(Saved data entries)
◆ ◆ ◆ ◆ ◆ ◆ ◆

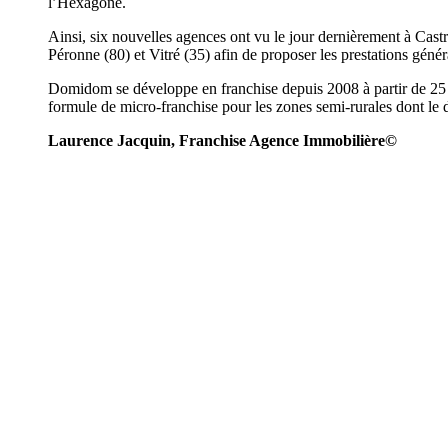
l’Hexagone.
Ainsi, six nouvelles agences ont vu le jour dernièrement à Cast
Péronne (80) et Vitré (35) afin de proposer les prestations génér
Domidom se développe en franchise depuis 2008 à partir de 25 
formule de micro-franchise pour les zones semi-rurales dont le d
Laurence Jacquin, Franchise Agence Immobilière©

◆ ◆ ◆ ◆ ◆ ◆ ◆

_Exercise details_
Retype the text from all the items above character for character, and leave the pictures out of your answer.

_Answer to this problem_
l’Hexagone.
Ainsi, six nouvelles agences ont vu le jour dernièrement à Cast
Péronne (80) et Vitré (35) afin de proposer les prestations génér
Domidom se développe en franchise depuis 2008 à partir de 25 
formule de micro-franchise pour les zones semi-rurales dont le d
Laurence Jacquin, Franchise Agence Immobilière©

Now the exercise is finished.